TREATMENT AND FOLLOW-UP

According to the NCCN guidelines, BIA-ALCL that is confined to the capsule can only be treated, in most cases, through surgical intervention. Cases with residual disease or incomplete resection must be evaluated with regard to adjuvant radiotherapy treatment. Also, chemotherapy should be encouraged in patients with lymph node involvement and/or disease at distant sites.[6] In the study conducted by Campanale et al,[14] the systemic treatment most used were the following: CHOP (cyclophosphamide, doxorubicin, vincristine, and prednisone), in most cases; CHOEP (cyclophosphamide, doxorubicin, vincristine, etoposide, and prednisone); DHAP (dexamethasone, cytarabine at high doses, and cisplatin); and brentuximab vedotin (monoclonal antibody directed toward the protein CD30), which was used in one patient of the 22 patient cases evaluated. It has been recommended that the follow-up for these patients during the first 2 years after surgery should consist of clinical examinations every 3 to 6 months and PET–computed tomography every 6 months.[17]

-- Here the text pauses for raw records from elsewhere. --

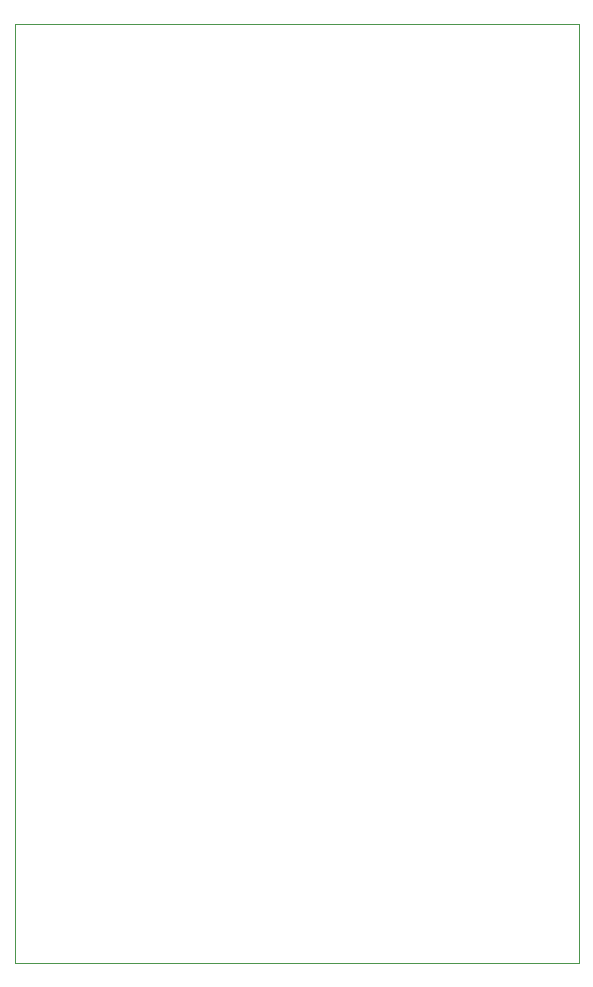
<source format=gbr>
%TF.GenerationSoftware,KiCad,Pcbnew,(6.0.4)*%
%TF.CreationDate,2022-07-04T19:49:19+02:00*%
%TF.ProjectId,NDS Card Reader,4e445320-4361-4726-9420-526561646572,rev?*%
%TF.SameCoordinates,Original*%
%TF.FileFunction,Profile,NP*%
%FSLAX46Y46*%
G04 Gerber Fmt 4.6, Leading zero omitted, Abs format (unit mm)*
G04 Created by KiCad (PCBNEW (6.0.4)) date 2022-07-04 19:49:19*
%MOMM*%
%LPD*%
G01*
G04 APERTURE LIST*
%TA.AperFunction,Profile*%
%ADD10C,0.100000*%
%TD*%
G04 APERTURE END LIST*
D10*
X125730000Y-158242000D02*
X173482000Y-158242000D01*
X173482000Y-158242000D02*
X173482000Y-78740000D01*
X173482000Y-78740000D02*
X125730000Y-78740000D01*
X125730000Y-78740000D02*
X125730000Y-158242000D01*
M02*

</source>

WHY WE MUST DISCUSS BIA-ALCL?

In 2014, Xu et al[7] had already reported the importance of acknowledging BIA-ALCL as a new pathologic condition. In 2016, it was included by WHO in the new classification of lymphoid neoplasms.[5] This shows the attention that medical entities should give to this disease. It is necessary to inform patients about the possibility of occurrence of this condition before the implant procedure is conducted,[13] even though the risk of developing the disease is known to be low. It should be noted that, after the implant has been placed, it is not necessary to change the medical follow-up routine.[13]

In addition to the need to provide greater information for the patients involved, studies like this case study should be encouraged to increase dissemination of knowledge about the disease among medical communities. In this regard, the United States created the Patient Registry and Outcomes for Breast Implants and Anaplastic Large Cell Lymphoma Etiology and Epidemiology (PROFILE registry), in which all occurrences of BIA-ALCL should be recorded.[15,18] A study published in 2019 reported that a total of 186 patient cases of BIA-ALCL occurred in the United States between 2012 and 2018 and concluded that the PROFILE registry was an essential tool to unify data that related to BIA-ALCL.[19] Other countries, such as Australia, France,[13] Italy,[14] and England,[15] also have made registration of these patient cases in the respective regulatory authorities mandatory.

Thus, awareness of BIA-ALCL must be broadened among medical societies and regulatory authorities, both for a better approach toward this disease, which should be evaluated in a multidisciplinary manner, and for better knowledge among health care professionals and the target population about the use of implants. Therefore, it is important to create public policies to record new occurrences, and there is a need for future studies to increase the knowledge about this rare pathologic condition. Under any circumstances, the hypothesis of BIA-ALCL should be raised for every patient who presents with recurrent late seroma.